For want of a nail the shoe was lost.
For want of a shoe the horse was lost.
For want of a horse the rider was lost.
For want of a rider the battle was lost.
For want of a battle the kingdom was lost.
And all for the want of a horseshoe nail.
I'm now in the middle of severity A case that is best depicted by this rhyme. While Microsoft engineers look for a root cause, I'll describe here how small bug can "kill" strong server. The story begins when for some unknown reason "rows" column in sys.partitions DMV begins to show 4.6 billion rows for clustered index of one of the entities tables in my datawarehouse database. COUNT(*) on the table returns 1 million rows.
Second step - daily job that executes sp_updatestats stored procedure. This procedure updates statistics in the database using sample data . Let's say, I randomly took 5% of table's data and calculated number of unique values for Column1 - n values. So total unique values of Column1 in my table is 20*n. But how do I know, how many rows per unique value of Column1 are there in the table? Very simple: SQL Server just takes rows column from sys.partitions and divides by our 20*n number.
Third step - query: it joins between our Table and another one WHERE Column1 = x. Optimizer compiles the query and builds execution plan based on existing statistics (e.g. 4 billion rows in the table). Expected number of rows from our table is millions - so Optimizer chooses HASH JOIN as the best way to perform JOIN operation.

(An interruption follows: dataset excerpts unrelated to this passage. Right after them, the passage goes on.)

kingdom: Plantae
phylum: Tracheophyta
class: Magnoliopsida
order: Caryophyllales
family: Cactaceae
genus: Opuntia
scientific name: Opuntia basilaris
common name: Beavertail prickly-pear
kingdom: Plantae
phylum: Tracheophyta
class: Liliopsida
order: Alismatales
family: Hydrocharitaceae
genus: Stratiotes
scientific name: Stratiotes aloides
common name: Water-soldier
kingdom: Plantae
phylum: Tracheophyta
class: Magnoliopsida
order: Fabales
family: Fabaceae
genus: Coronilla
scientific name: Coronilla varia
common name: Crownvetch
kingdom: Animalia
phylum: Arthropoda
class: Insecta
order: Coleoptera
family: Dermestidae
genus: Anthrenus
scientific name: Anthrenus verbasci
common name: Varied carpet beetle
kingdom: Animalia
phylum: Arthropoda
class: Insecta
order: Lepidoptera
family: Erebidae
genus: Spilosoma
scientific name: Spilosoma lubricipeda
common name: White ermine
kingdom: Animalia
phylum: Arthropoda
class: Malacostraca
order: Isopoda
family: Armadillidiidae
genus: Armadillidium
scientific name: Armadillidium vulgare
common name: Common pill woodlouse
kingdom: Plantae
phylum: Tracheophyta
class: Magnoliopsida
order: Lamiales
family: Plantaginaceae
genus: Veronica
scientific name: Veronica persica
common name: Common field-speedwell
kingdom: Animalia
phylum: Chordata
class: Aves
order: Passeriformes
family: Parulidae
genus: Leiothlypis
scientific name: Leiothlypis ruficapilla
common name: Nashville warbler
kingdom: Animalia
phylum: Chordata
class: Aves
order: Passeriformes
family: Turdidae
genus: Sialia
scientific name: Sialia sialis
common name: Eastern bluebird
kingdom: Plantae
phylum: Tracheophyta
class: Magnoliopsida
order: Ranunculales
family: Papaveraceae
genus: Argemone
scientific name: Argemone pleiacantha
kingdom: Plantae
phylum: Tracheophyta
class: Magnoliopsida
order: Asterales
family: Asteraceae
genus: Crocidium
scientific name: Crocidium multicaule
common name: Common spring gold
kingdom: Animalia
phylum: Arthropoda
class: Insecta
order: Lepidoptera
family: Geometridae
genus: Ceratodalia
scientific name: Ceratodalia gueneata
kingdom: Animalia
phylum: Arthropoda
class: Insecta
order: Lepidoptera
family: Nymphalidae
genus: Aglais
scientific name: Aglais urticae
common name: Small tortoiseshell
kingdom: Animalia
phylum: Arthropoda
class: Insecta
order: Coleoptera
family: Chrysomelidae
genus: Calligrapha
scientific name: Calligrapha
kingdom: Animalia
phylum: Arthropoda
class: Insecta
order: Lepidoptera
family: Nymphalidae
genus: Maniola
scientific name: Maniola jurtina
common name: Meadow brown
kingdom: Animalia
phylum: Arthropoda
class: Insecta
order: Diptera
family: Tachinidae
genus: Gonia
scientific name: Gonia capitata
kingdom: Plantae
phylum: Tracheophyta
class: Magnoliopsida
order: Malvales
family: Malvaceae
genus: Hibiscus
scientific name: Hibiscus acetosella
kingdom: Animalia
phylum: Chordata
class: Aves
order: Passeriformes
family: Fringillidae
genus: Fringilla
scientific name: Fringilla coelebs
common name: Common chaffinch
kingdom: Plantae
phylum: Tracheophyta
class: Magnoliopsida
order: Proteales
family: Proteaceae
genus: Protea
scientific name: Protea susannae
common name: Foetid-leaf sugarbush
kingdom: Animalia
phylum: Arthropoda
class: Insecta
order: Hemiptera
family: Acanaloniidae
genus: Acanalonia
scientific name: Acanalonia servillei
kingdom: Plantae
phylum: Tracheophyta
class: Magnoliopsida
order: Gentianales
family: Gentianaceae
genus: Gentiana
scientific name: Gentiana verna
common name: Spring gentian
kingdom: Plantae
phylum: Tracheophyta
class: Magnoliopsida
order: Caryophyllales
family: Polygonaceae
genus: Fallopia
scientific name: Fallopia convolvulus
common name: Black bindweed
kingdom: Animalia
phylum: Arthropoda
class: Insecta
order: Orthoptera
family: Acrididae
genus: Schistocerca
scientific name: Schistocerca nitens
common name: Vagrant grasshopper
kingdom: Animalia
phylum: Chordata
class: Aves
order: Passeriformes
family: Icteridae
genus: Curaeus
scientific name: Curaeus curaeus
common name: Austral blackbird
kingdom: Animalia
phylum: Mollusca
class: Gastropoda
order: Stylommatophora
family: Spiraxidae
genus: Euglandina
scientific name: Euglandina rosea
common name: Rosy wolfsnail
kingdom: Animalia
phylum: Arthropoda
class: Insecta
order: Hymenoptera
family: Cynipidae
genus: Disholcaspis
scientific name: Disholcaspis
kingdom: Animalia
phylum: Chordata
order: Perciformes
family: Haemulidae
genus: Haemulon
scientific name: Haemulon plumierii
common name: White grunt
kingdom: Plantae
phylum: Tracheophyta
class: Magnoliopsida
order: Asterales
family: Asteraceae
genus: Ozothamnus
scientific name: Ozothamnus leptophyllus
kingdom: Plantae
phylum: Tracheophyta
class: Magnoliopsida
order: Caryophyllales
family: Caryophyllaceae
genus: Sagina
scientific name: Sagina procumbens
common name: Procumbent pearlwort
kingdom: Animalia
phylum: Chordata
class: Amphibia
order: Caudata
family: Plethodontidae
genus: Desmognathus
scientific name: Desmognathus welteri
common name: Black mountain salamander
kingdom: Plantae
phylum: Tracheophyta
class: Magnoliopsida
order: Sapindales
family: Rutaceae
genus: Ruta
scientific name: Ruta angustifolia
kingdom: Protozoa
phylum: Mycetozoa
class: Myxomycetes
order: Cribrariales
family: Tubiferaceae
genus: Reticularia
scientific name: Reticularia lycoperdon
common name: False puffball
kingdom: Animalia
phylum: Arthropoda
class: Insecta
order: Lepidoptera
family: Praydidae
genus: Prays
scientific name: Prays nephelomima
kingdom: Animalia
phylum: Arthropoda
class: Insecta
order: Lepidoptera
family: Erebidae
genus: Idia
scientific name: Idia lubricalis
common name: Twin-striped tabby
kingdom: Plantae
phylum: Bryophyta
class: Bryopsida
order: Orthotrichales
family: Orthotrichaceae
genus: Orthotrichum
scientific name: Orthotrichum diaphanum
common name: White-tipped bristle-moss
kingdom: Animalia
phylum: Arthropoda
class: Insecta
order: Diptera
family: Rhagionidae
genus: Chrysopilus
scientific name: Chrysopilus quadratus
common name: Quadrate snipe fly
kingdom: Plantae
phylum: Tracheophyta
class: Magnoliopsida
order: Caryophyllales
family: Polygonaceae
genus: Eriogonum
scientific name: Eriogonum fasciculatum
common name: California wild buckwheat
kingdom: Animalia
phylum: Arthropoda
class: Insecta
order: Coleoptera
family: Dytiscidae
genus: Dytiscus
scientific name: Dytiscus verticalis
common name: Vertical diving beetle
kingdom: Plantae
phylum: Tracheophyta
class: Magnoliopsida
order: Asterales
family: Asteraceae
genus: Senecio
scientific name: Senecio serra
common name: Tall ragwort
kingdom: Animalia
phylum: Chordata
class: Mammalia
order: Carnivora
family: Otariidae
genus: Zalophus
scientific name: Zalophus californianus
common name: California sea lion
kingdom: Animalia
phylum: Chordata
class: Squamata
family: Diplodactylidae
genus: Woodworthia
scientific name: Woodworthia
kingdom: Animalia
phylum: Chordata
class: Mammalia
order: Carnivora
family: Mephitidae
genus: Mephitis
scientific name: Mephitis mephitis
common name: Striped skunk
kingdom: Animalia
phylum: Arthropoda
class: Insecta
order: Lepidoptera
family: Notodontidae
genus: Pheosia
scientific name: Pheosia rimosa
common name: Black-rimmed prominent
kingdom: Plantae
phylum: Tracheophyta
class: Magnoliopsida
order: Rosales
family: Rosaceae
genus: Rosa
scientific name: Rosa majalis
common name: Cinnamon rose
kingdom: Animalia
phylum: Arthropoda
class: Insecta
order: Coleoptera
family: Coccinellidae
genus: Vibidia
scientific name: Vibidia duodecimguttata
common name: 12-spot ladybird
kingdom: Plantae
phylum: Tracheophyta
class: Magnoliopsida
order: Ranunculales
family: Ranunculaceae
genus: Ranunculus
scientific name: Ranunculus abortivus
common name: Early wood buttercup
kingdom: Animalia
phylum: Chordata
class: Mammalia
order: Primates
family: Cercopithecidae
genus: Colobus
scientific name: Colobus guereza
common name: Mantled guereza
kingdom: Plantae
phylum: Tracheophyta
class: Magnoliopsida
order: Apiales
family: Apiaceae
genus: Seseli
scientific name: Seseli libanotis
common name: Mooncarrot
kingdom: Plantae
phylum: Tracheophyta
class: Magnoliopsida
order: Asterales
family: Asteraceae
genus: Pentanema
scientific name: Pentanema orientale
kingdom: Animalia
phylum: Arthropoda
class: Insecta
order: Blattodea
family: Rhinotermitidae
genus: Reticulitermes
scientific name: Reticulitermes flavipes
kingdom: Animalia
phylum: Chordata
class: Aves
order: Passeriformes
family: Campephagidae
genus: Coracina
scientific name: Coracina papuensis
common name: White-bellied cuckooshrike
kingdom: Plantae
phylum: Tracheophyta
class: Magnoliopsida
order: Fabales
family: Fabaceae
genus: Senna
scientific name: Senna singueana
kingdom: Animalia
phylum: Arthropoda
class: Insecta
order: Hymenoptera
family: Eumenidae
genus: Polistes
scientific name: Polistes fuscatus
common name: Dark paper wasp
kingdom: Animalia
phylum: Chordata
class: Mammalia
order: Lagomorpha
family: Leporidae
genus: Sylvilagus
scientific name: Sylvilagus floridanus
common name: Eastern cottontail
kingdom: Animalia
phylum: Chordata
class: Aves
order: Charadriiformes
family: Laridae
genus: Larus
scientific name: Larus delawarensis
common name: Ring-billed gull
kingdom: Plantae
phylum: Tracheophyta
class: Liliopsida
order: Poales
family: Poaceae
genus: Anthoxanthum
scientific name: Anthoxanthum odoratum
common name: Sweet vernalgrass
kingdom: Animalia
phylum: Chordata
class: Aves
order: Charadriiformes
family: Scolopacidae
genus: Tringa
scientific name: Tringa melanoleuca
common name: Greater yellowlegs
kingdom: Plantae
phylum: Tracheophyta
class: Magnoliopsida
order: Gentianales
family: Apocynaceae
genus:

Now that Optimizer made a decision about execution plan, it asks for a memory quota for query execution. Based on the estimation about millions of rows. Remember that memory quota for query execution isn't taken from data buffer cache, so on 32 bit systems we can't utilize too much memory. For example, I executed single query as described earlier and while it was running checked memory usage of my session.
So we have 252Mb granted while less than 1Mb used. Total available memory is 1.6Gb, so you can calculate yourself how many concurrent queries system supports at its current state. It is exactly the situation we had: 5 sessions were running and 65 were waiting for memory grant (if you monitor wait types - there will be a lot of RESOURCE_SEMAPHORE).
P.S. DBCC UPDATEUSAGE fixes the initial problem. So while Microsoft engineers look for the reason why sys.partitions went wild, I monitor it in order to fix the problem before it "kills" the server.